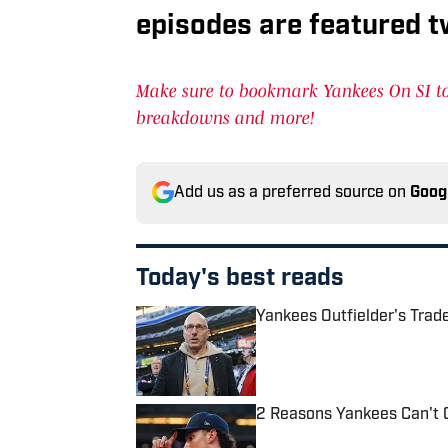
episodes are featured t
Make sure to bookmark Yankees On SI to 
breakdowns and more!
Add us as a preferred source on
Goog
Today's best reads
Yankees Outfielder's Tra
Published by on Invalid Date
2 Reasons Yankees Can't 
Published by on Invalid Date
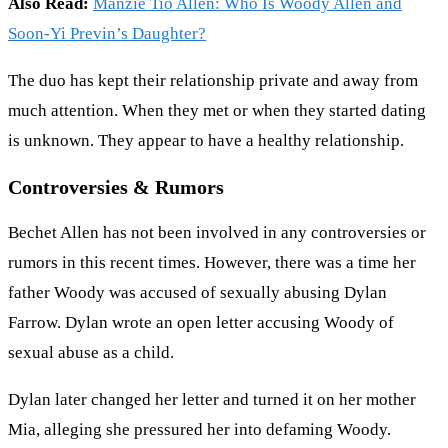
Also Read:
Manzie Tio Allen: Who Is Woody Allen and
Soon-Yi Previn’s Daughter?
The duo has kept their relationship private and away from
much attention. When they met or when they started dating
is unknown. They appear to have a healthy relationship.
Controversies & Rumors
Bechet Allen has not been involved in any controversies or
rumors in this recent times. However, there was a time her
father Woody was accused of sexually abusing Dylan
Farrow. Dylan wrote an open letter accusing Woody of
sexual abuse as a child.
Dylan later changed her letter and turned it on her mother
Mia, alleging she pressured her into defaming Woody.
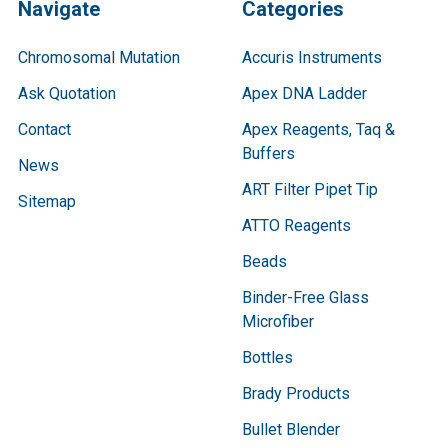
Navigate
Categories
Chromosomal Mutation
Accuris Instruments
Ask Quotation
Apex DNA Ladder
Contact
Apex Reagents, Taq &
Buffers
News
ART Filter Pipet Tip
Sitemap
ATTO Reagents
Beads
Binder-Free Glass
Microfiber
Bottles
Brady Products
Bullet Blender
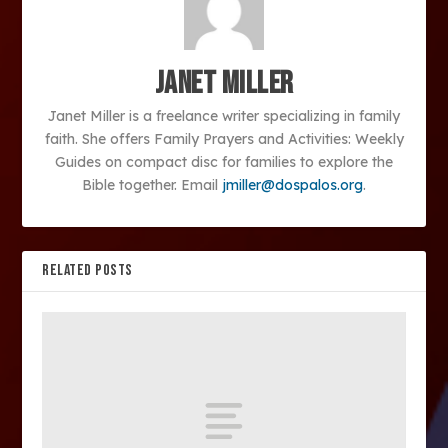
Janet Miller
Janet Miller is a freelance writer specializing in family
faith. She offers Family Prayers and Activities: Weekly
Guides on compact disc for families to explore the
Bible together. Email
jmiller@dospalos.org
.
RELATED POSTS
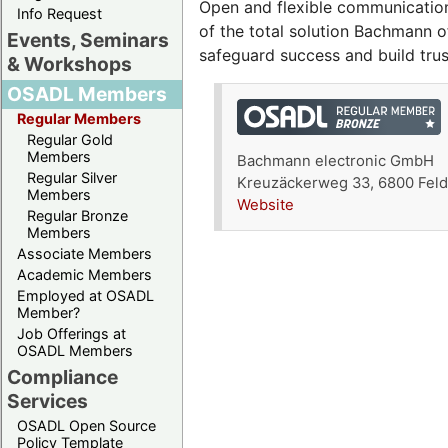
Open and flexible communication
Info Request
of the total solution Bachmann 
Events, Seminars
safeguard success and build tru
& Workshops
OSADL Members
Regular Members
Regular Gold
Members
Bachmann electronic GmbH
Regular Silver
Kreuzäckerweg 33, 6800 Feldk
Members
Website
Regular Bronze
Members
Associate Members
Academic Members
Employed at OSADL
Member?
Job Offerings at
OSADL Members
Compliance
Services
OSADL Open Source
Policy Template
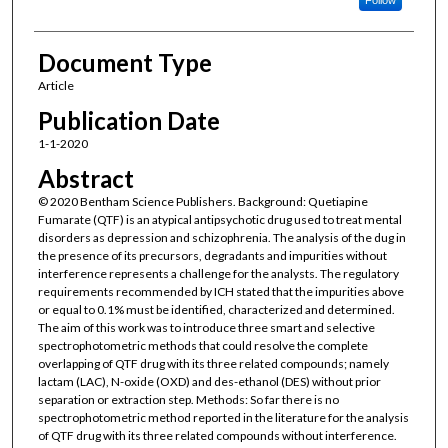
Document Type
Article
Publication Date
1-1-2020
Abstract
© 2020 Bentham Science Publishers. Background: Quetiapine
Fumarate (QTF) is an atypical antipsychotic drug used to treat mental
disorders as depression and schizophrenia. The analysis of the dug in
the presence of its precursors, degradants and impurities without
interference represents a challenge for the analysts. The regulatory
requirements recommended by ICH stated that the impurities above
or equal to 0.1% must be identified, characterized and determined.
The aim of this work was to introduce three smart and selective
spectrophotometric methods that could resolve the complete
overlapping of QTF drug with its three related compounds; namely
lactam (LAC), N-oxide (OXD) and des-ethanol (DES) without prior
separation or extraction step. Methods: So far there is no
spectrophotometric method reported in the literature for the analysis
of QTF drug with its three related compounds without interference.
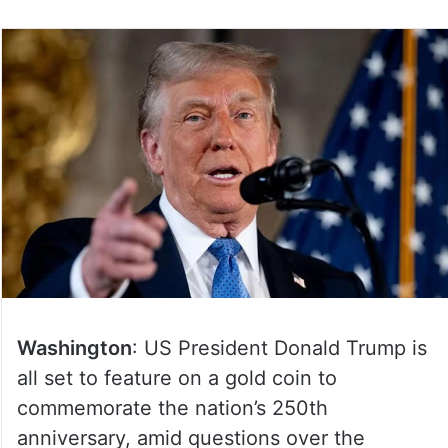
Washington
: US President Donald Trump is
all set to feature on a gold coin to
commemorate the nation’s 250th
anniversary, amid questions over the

**About this exercise**
Rewrite the data from the line with "Open and flexible communication" to the line with "Policy Template", substituting "Standard" for each "Regular" and keeping everything else the same.

**Response for this exercise**
Open and flexible communication
Info Request
of the total solution Bachmann 
Events, Seminars
safeguard success and build tru
& Workshops
OSADL Members
Standard Members
Standard Gold
Members
Bachmann electronic GmbH
Standard Silver
Kreuzäckerweg 33, 6800 Feldk
Members
Website
Standard Bronze
Members
Associate Members
Academic Members
Employed at OSADL
Member?
Job Offerings at
OSADL Members
Compliance
Services
OSADL Open Source
Policy Template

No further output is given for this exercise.